Régulation économique du marché : donner aux industriels une visibilité à trois ans
« Libérer les investissements privés » tout en maintenant une régulation économique forte du secteur… Le CSIS tente de dessiner une voie entre ces deux objectifs a priori antinomiques. Une voie qui passe là encore par les deux notions clés de ce nouveau plan : simplification et prévisibilité. Côté simplification, l’exécutif a annoncé que dès 2019, les sous-enveloppes budgétaires destinées aux dépenses de médicaments « ville » et « hôpital » seront réunies dans l’Ondam au sein d’un même budget prévisionnel. Côté prévisibilité, le taux de croissance minimum de ce budget est désormais fixé à l’avance, pour une durée de 3 ans. Concrètement, le chiffre d’affaires réalisé par les industriels au titre des médicaments remboursables par l’Assurance-maladie pourra progresser au global d’au moins 0,5 % par an au cours de la période 2019-2021 (+1 % pour les médicaments effectivement remboursés et + 3 % pour les médicaments innovants).
En parallèle, la doctrine du CEPS va évoluer rapidement en ce qui concerne notamment la fixation des prix des médicaments ayant obtenu une ASMR IV (c’est-à-dire mineure). L’exécutif est prêt à re-considérer leur intérêt sur le plan thérapeutique et accepte que « le produit le moins cher ne constitue plus nécessairement la seule référence de négociation » en termes de prix. Autre mesure un peu passée inaperçue mais très importante pour les laboratoires pharmaceutiques et l’Assurance-maladie : la mise en place annoncée d’un « horizon scanning », une structure inspirée de celle qui existe en Angleterre et qui devra permettre d’identifier et d’analyser les impacts des nouvelles thérapies (MTI), à la fois sur les plans budgétaire et organisationnel.[2]

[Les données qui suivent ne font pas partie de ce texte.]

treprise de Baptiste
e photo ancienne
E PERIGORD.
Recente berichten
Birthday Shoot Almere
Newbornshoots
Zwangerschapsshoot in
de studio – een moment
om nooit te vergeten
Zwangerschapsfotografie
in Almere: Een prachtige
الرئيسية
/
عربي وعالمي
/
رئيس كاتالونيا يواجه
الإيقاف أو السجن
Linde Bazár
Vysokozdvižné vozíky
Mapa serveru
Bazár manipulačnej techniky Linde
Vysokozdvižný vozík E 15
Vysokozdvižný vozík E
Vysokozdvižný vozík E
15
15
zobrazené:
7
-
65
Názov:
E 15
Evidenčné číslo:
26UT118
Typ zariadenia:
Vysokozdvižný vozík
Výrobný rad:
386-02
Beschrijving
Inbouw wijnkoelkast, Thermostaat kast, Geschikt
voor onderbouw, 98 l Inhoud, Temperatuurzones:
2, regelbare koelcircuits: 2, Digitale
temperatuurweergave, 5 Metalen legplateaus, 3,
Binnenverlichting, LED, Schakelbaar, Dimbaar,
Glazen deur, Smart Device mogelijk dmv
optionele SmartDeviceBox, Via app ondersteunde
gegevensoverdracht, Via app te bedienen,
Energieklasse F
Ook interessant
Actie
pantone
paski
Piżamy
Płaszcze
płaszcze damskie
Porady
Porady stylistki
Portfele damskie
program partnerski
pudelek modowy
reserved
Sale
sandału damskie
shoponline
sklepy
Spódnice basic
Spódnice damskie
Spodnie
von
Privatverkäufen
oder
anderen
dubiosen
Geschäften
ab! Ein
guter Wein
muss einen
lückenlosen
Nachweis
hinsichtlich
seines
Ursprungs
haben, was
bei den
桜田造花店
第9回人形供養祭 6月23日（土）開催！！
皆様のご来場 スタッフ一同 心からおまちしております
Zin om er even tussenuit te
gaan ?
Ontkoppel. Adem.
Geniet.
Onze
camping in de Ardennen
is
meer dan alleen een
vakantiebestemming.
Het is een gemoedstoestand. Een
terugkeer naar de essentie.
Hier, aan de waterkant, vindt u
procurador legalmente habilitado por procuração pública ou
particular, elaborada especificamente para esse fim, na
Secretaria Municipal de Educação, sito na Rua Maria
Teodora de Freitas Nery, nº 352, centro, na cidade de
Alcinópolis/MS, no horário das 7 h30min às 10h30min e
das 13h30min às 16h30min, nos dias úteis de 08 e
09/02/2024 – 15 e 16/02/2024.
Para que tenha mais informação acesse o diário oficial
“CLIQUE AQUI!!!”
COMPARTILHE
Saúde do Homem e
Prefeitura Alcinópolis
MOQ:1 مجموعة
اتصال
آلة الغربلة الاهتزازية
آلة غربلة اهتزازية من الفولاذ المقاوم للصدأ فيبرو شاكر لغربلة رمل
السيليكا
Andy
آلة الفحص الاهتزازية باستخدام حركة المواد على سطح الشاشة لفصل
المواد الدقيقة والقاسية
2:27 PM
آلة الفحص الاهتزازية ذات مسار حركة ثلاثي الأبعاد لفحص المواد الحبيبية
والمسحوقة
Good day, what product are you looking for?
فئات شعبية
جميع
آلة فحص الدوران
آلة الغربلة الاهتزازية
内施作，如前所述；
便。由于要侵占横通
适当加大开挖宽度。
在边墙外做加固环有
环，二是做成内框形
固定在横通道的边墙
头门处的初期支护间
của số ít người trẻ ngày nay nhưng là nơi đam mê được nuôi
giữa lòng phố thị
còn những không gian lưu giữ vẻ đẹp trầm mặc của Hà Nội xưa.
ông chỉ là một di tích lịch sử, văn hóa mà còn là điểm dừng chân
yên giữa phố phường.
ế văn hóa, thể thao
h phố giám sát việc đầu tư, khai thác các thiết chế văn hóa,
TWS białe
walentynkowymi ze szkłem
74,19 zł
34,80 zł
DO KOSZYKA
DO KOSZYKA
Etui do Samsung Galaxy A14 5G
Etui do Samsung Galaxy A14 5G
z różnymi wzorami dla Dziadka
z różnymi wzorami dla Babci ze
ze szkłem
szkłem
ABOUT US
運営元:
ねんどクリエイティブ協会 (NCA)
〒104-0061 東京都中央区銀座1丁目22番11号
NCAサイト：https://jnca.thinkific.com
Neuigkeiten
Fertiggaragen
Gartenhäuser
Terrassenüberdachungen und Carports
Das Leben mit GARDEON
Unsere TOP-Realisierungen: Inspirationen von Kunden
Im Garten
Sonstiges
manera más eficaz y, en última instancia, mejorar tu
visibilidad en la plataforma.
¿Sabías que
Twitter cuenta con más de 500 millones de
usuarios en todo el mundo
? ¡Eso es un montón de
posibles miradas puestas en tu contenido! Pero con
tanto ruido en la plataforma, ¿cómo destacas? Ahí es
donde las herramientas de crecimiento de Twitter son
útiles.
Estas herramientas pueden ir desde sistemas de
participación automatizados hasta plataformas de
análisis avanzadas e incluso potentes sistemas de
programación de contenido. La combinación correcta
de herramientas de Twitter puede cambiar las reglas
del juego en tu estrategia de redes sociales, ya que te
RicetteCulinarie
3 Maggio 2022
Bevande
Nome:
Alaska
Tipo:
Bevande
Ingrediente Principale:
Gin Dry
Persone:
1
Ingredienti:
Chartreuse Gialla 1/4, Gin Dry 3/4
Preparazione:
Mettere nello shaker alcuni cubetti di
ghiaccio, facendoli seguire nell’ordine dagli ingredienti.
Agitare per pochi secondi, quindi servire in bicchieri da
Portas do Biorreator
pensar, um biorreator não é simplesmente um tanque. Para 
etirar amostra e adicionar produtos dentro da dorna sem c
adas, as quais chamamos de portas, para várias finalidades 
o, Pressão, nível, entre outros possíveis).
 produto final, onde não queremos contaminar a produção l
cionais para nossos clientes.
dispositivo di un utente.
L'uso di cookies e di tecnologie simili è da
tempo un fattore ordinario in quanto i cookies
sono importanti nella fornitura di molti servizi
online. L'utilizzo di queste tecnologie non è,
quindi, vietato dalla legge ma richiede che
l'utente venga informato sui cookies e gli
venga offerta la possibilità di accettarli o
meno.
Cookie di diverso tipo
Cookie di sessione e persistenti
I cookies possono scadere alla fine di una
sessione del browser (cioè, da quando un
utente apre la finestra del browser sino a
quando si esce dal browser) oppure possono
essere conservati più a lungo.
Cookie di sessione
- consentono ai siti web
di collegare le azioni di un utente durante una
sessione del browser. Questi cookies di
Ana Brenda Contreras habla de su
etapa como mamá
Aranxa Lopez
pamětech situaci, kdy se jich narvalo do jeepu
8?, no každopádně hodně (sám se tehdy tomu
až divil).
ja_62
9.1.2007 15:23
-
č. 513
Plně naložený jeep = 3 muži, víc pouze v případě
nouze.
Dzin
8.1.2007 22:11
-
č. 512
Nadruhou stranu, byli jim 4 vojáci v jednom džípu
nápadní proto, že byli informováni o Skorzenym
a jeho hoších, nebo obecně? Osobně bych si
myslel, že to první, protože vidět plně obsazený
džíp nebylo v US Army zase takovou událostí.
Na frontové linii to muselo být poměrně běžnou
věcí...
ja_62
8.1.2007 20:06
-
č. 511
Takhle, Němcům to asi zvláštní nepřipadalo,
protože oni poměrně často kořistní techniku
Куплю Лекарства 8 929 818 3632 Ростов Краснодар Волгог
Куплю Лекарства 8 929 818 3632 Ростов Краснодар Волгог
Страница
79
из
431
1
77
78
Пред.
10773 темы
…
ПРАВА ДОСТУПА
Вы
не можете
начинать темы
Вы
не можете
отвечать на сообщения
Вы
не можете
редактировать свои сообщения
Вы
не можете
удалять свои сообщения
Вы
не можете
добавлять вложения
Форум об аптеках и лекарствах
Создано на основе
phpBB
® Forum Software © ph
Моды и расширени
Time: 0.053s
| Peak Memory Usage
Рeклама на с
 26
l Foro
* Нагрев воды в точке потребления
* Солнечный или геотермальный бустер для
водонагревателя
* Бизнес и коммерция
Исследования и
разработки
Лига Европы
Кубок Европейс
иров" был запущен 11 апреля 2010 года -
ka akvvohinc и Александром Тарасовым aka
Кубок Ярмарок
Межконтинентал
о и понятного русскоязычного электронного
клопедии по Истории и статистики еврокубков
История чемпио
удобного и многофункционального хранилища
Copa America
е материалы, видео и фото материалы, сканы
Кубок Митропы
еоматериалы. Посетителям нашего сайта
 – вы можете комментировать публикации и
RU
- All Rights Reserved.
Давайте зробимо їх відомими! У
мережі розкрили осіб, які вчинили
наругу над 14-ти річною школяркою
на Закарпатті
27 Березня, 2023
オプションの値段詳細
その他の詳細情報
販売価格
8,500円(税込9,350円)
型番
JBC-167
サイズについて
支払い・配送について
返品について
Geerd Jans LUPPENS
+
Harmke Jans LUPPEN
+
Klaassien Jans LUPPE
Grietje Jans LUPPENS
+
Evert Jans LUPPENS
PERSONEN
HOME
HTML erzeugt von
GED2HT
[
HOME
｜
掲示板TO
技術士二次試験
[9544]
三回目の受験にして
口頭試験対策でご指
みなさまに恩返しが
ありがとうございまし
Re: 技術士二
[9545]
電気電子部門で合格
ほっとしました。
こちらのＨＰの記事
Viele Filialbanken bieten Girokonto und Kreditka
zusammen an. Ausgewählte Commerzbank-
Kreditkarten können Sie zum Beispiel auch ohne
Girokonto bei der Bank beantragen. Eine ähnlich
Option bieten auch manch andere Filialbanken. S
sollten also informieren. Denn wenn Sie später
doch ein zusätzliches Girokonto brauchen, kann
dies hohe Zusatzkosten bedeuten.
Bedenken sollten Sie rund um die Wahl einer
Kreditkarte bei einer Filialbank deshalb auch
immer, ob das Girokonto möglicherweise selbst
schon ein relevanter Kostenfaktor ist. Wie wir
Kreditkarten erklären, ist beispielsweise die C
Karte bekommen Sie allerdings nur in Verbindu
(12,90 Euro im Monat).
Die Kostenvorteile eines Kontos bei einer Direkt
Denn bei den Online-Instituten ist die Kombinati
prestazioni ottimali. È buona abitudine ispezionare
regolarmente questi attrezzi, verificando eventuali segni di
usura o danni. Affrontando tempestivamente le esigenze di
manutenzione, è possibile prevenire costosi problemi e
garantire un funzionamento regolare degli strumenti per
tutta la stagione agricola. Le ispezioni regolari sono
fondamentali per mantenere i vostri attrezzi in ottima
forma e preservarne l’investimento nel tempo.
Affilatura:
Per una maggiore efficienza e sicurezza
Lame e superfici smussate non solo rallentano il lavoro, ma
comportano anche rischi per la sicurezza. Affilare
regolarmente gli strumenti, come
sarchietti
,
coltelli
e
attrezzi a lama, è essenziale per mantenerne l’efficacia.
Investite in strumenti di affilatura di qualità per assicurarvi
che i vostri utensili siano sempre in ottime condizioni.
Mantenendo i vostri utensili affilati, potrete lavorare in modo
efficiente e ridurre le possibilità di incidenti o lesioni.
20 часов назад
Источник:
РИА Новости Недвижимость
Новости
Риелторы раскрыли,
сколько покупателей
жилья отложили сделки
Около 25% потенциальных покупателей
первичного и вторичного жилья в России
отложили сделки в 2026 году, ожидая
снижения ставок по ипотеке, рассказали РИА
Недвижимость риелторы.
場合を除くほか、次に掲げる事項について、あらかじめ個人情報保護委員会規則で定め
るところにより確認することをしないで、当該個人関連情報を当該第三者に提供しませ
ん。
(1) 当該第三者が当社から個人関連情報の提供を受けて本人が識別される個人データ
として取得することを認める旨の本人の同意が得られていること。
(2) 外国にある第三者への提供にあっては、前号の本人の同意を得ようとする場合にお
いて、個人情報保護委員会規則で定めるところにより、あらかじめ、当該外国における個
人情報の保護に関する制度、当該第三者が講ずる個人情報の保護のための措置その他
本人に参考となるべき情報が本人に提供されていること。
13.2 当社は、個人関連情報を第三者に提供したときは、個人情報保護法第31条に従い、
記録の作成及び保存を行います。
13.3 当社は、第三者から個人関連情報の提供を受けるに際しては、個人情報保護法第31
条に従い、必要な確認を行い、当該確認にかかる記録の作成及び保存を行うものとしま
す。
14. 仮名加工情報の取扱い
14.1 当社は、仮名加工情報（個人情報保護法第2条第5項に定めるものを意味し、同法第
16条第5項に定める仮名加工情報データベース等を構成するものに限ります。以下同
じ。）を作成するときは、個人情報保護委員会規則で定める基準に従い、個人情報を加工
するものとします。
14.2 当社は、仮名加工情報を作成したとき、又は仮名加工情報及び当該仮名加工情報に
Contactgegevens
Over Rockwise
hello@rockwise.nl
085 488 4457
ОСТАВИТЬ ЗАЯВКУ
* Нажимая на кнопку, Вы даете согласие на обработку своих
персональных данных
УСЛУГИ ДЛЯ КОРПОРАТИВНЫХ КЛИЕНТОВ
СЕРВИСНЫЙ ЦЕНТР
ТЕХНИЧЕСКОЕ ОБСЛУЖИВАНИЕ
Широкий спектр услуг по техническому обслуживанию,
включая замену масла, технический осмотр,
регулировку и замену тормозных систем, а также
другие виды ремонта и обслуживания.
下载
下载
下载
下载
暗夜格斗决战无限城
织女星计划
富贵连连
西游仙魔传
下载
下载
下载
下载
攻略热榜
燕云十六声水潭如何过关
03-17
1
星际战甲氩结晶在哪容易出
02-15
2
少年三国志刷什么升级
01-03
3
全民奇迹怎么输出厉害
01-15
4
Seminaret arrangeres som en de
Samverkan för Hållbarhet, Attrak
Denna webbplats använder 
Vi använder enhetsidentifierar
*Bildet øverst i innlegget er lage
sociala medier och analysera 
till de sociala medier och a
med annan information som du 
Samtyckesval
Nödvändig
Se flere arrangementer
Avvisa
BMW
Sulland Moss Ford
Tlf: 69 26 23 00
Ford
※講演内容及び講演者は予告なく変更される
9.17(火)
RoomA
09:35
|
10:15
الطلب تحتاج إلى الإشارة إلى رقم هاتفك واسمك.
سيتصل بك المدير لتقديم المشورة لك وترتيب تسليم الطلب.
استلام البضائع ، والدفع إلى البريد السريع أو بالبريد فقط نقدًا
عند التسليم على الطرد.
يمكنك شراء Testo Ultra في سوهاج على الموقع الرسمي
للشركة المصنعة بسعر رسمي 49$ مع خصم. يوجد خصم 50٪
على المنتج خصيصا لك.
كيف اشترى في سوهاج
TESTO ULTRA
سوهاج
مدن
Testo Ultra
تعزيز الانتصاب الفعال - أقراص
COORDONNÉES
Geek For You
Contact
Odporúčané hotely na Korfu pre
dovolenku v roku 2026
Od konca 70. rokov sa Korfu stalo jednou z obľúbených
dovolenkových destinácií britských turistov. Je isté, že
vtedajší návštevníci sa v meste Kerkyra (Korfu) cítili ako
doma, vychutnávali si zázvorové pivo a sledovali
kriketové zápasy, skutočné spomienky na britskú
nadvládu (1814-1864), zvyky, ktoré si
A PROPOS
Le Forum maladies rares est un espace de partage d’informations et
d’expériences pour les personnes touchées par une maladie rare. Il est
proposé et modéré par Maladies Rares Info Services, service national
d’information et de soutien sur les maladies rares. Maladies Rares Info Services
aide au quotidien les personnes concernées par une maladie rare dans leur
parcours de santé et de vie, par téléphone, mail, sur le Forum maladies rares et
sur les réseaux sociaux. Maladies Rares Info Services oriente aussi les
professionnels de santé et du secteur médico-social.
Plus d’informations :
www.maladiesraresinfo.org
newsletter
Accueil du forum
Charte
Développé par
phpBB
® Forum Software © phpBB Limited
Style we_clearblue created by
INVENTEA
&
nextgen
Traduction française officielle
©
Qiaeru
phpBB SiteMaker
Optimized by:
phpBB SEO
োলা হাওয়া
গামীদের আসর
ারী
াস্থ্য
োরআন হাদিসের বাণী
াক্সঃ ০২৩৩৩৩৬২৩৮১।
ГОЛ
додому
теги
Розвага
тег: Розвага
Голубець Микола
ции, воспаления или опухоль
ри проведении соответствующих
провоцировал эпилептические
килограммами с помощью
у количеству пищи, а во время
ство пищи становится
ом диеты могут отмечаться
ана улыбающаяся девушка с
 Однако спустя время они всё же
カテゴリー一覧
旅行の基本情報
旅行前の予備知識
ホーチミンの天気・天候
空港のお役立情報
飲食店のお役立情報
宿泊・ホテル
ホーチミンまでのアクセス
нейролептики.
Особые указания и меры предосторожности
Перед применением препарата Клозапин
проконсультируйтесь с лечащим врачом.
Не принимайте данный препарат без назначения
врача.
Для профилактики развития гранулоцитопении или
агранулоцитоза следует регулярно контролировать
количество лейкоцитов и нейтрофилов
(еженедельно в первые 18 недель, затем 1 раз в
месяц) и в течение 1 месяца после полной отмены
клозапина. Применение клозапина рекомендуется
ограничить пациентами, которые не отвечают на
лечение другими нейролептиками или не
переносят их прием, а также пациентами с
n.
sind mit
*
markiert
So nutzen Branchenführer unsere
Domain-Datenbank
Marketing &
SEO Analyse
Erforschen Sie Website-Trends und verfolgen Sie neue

Enfin, c’est tout le système d’évaluation des médicaments qui devrait être revu à terme. Envisagée depuis de nombreuses années, cette réforme devrait finalement aboutir grâce à la création en 2019 d’un groupe de travail réunissant toutes les parties prenantes. Prenant appui sur les travaux de Dominique Polton réalisés en 2015[3], le nouveau système d’évaluation devrait abandonner les critères de SMR et d’ASMR au profit d’un critère unique, le VTR (ou valeur thérapeutique relative). Un critère global qui aura d’emblée une dimension comparative dans la mesure où le VTR devra positionner tout nouveau médicament par rapport à ceux déjà commercialisés sur le marché.

L’ensemble de ces mesures ont été très favorablement accueillies par le Leem, le syndicat professionnel de l’industrie pharmaceutique. Celui-ci a salué « un CSIS de rupture […] abordant toutes les problématiques du secteur sans aucun tabou » et reconnu la qualité des dialogues avec l’administration. Une reconnaissance rare qui confirme que ce 8e CSIS marque bien un tournant important dans la politique française du médicament et de l’innovation pharmaceutique.

[1] CAER-T pour Chimeric Antigen Receptor T-cell ou cellules T porteuses d'un récepteur chimérique. Deux nouveaux traitements appartenant à cette famille de médicaments viennent juste d'être lancés en France, sous ATU : Kymriah de Novartis® et Yescarta® de Gilead Sciences, indiqués dans les cancers hématologiques.
[2] En Angleterre, le Horizon Scanning Research & Intelligence Centre informe le NHS et le NICE des médicaments (« emerging drugs ») qui vont avoir un impact pour les patients et/ou pour le NHS, environ 20 mois avant leur arrivée sur le marché. Cette structure permet aux autorités de santé de disposer d’un « radar » pour identifier en avance les médicaments qui vont impacter le traitement d’une maladie, l’organisation des soins et les dépenses pharmaceutiques remboursées.
[3] Rapport sur la réforme des modalités d’évaluation des médicaments, remis en novembre 2015 à l’ancienne ministre de la Santé, Marisol Touraine.